#### TASK ITEM
Please tally the lines in the records that include the word "solid" and answer with the bare number.

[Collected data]
—————
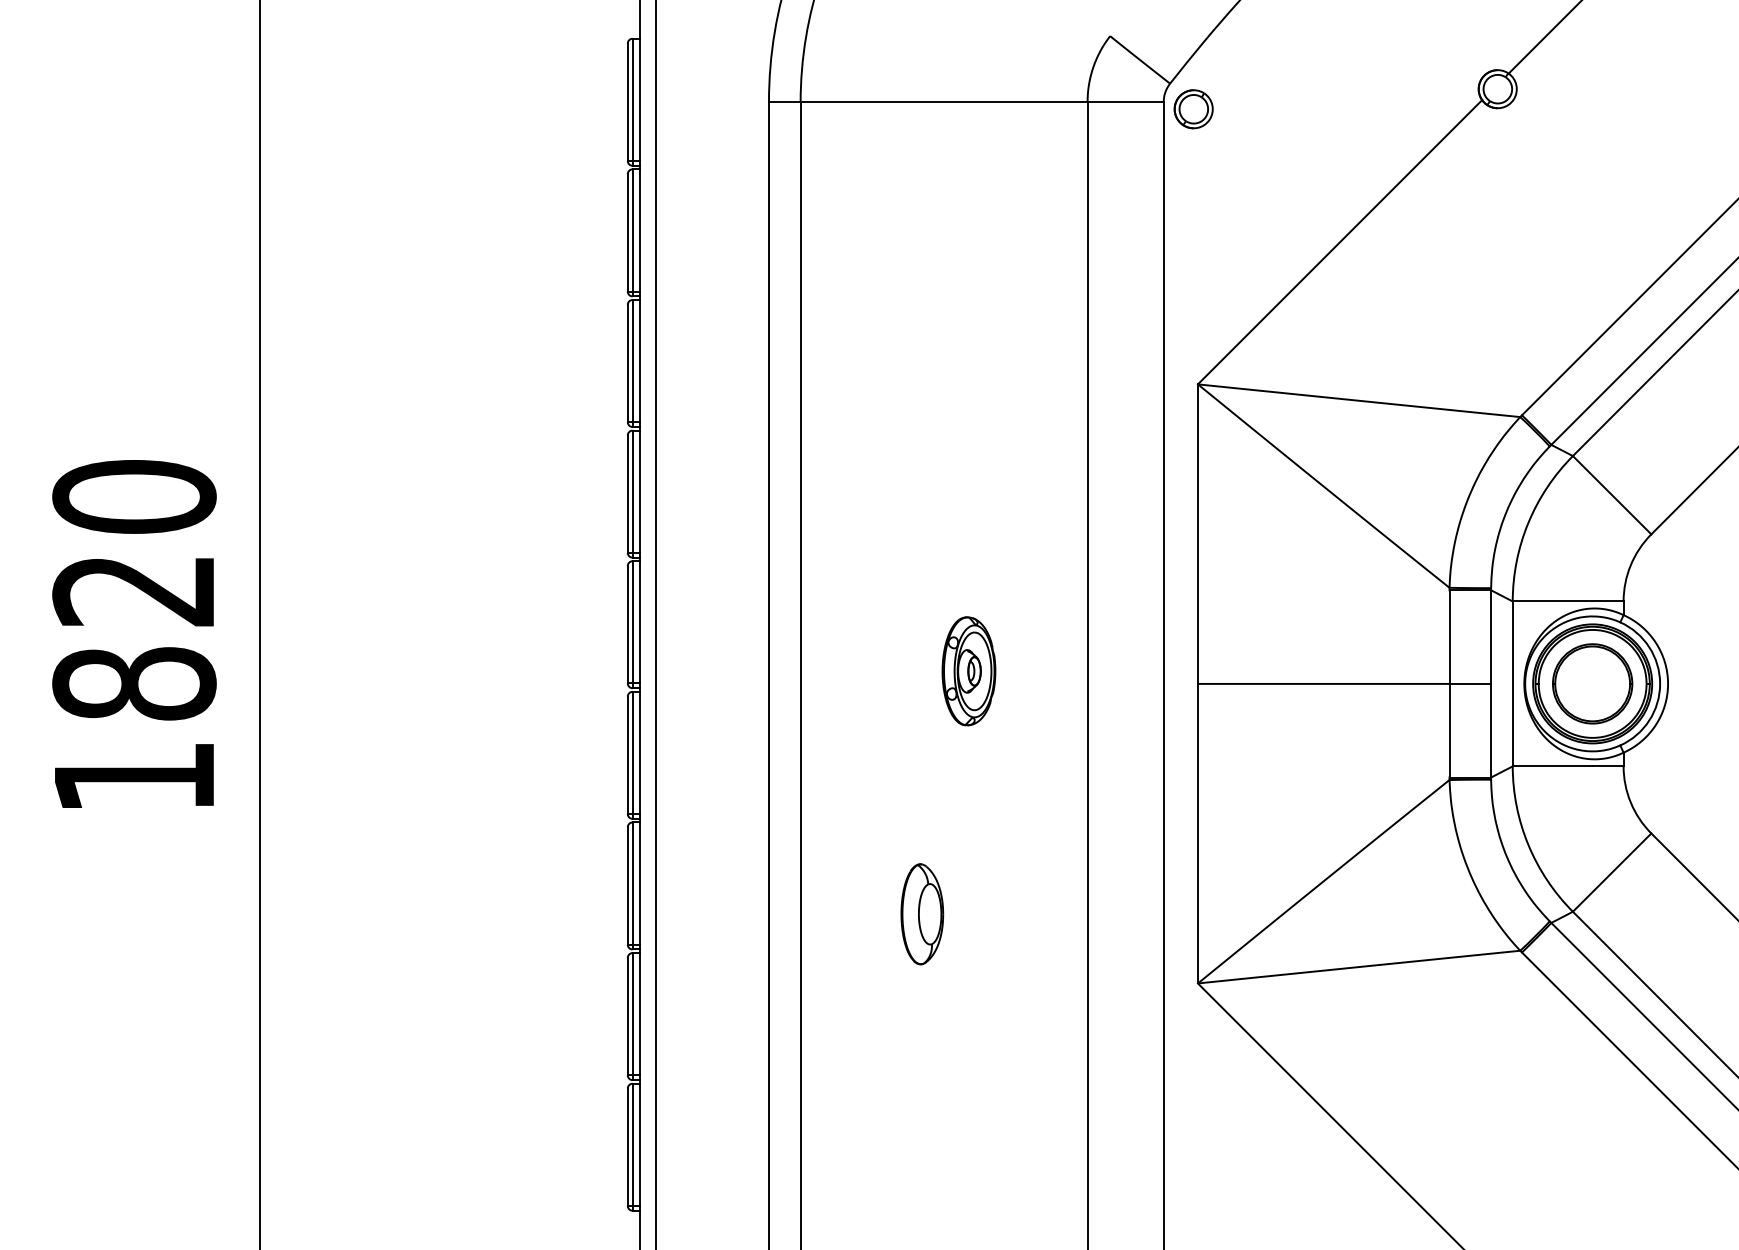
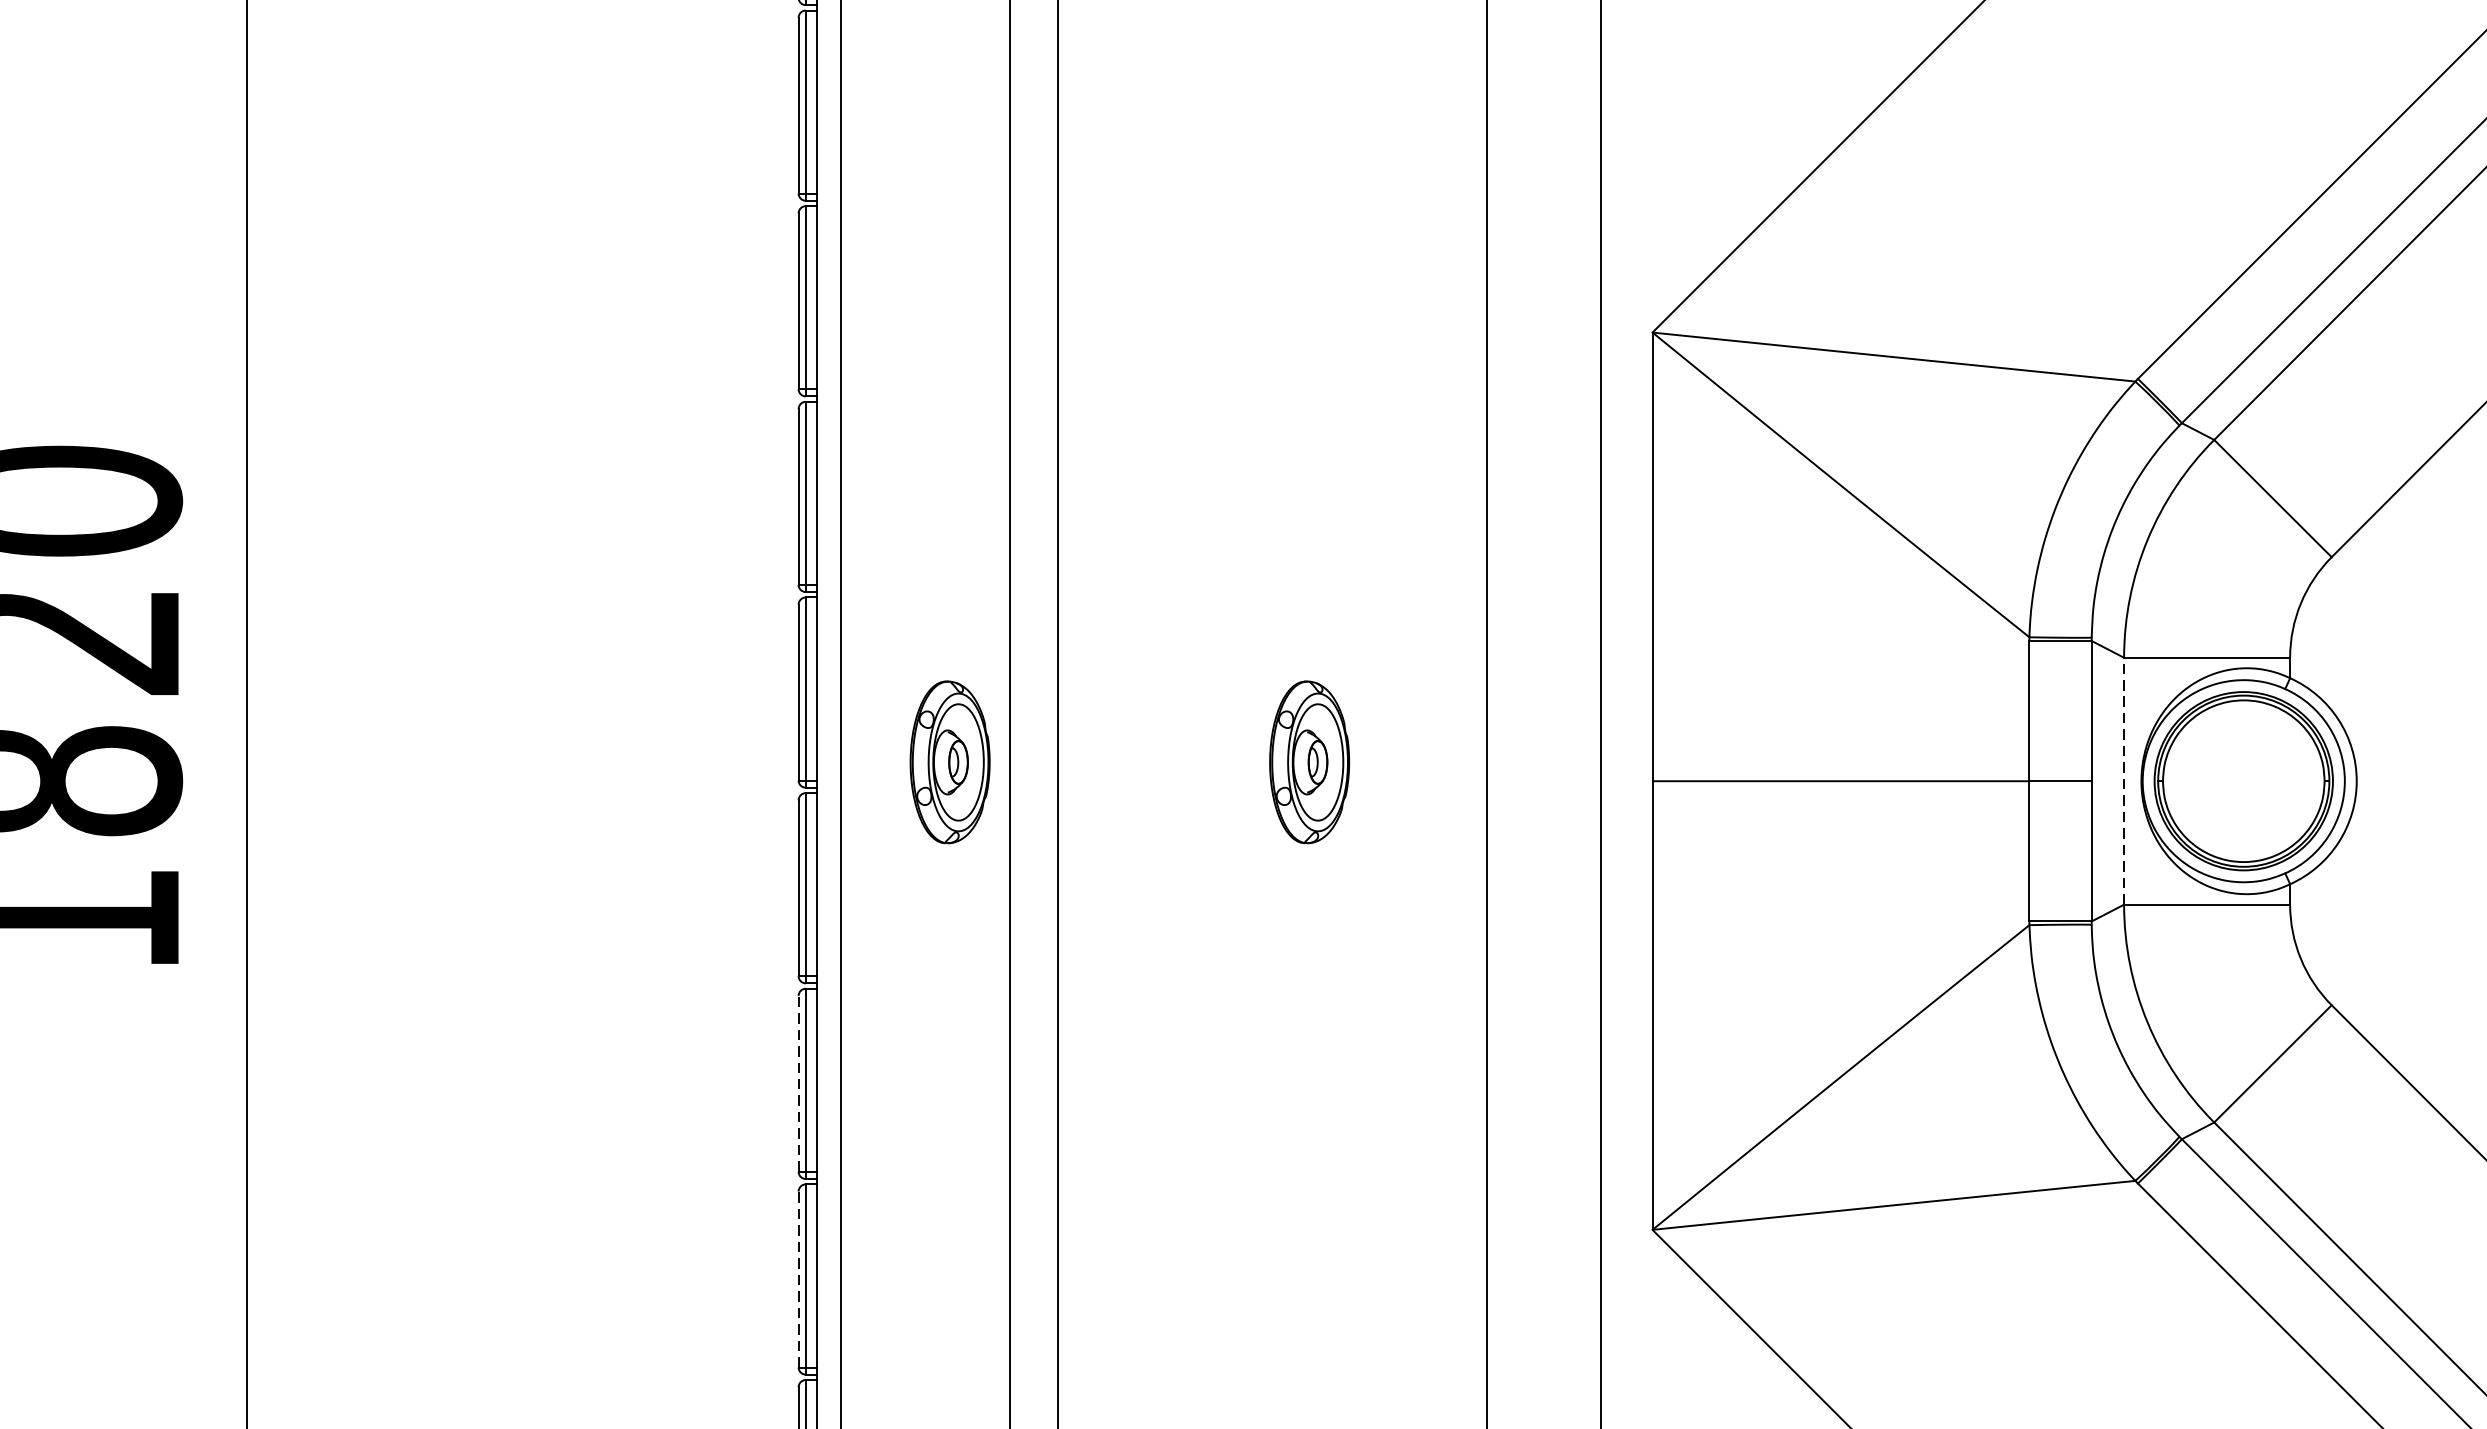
part: (728, 671) -> (949, 762), added
line: (1512, 683) -> (2123, 780), solid -> dashed
part: (1592, 683) -> (2243, 780), removed
line: (627, 885) -> (798, 1083), solid -> dashed
part: (922, 914) -> (1240, 1126), removed
line: (627, 1016) -> (798, 1279), solid -> dashed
—————
#### EXPECTED ANSWER
3